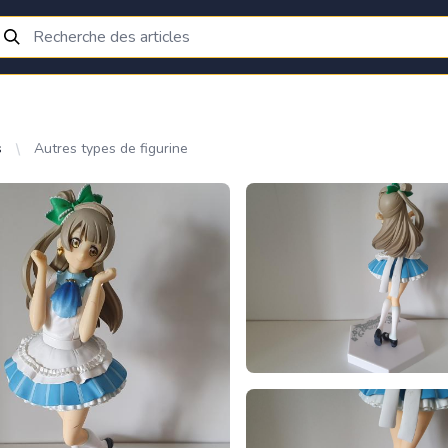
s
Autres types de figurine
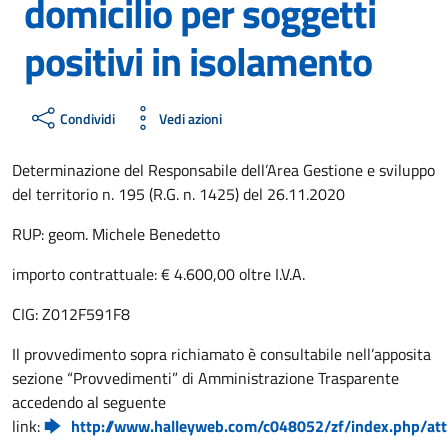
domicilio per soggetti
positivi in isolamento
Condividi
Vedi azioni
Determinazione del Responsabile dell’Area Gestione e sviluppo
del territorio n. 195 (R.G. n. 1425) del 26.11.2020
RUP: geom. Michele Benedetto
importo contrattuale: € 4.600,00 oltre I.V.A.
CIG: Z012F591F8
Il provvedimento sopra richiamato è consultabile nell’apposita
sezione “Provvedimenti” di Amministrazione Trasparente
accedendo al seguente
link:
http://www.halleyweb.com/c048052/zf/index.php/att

==

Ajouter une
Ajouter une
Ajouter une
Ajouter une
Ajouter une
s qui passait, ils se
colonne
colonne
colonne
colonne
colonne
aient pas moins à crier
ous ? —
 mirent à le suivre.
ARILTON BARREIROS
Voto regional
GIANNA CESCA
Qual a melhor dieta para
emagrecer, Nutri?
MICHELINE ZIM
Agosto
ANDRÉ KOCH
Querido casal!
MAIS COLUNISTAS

==

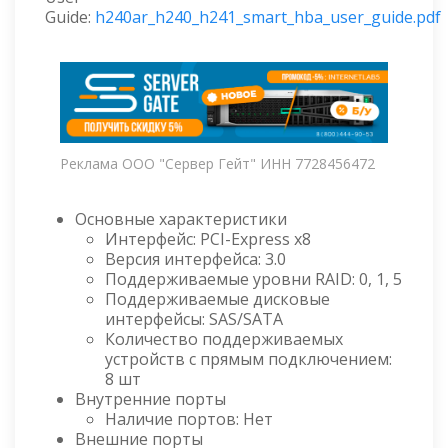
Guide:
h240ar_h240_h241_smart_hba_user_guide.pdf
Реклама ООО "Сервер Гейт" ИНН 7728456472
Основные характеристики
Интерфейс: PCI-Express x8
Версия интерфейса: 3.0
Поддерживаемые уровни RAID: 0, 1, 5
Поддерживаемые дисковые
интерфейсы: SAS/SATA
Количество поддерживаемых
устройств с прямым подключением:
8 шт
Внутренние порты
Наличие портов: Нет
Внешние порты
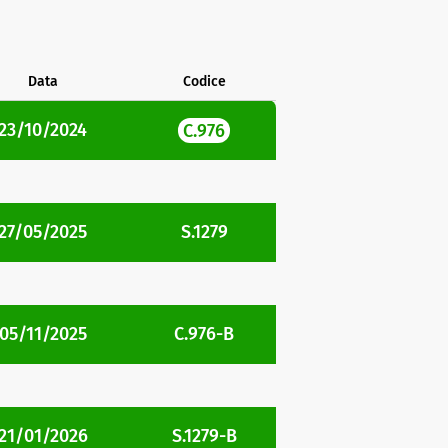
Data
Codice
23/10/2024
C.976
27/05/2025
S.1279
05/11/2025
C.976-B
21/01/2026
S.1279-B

**Work to complete**
Tally up the lines of the listing containing the word "Поддерживаемые". Give only the total.

**Solution for this exercise**
2